READINGS & RESOURCES
The following resources were very useful in my own journey to teaching for social justice. Initially I wanted to comprehend what social justice is and I was also interested in how, as a university lecturer and specifically as an economics lecturer, I could incorporate social justice and a social justice pedagogy into my teaching.
Why I’m no Longer Talking to White People About Race
I found this book to be accessible and challenging. It changed my perspectives on race and whiteness.
Teaching Community: a Pedagogy of Hope
This book – particularly the chapters on democratic education and teaching with love – was one I kept returning to.
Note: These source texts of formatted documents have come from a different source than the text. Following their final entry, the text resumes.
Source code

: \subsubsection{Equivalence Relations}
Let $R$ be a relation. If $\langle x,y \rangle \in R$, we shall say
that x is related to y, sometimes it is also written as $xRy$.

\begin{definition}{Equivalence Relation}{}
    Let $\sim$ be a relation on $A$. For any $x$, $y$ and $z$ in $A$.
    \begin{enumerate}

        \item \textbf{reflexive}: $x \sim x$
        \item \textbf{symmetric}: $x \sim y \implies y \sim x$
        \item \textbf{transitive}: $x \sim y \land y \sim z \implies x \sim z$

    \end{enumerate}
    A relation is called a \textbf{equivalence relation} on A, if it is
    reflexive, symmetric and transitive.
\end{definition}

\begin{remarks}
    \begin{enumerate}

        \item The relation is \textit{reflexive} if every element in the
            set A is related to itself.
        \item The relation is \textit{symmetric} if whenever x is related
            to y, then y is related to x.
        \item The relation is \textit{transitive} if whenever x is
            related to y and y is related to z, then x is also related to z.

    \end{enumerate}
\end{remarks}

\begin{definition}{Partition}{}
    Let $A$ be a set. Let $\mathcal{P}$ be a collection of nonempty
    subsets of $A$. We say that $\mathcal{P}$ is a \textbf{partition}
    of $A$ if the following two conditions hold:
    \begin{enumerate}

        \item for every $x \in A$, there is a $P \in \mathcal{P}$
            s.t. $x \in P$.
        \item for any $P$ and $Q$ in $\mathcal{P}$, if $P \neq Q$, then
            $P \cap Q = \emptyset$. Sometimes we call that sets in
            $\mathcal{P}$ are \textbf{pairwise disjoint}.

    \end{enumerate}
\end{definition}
It was unapologetic in its central themes of placing the student and her concerns and experiences at the centre of learning and teaching.
I read this book before I became a project advocate and I use a Ted Talk by Katrina Marçal in my teaching. The book did a lot to prompt my interest in the challenges from feminist economics to orthodox economic thinking. It is at the same time simple and profound. Once those scales fall from one’s eyes it opens one up to many of the new challenges to our discipline – motivated by social justice issues – that have been absent or unheard in our classrooms.
I used many different resources in my module, which I include in the course outline shared elsewhere.
I used several videos shown in class to challenge orthodox narratives on economics and these have informed my own thinking on the subject and how it relates to the world in practice. These include Michael Sandel’s video on why we shouldn’t trust markets, Katrin Marçal’s video on how economics forgot women, and Dambisa Moyo’s video on the challenges of economic growth. The Institute of New Economci Thinking also provided challenging material for me and the students.
I sought to include videos featuring people of colour and women, and it struck me how few are represented in mainstream economics. Economics, like much of the academy, has a problem of representation and we must do more to make it a welcoming place for under-represented identities. Part of this is ensuring that the “experts” we present look like the students we hope to engage.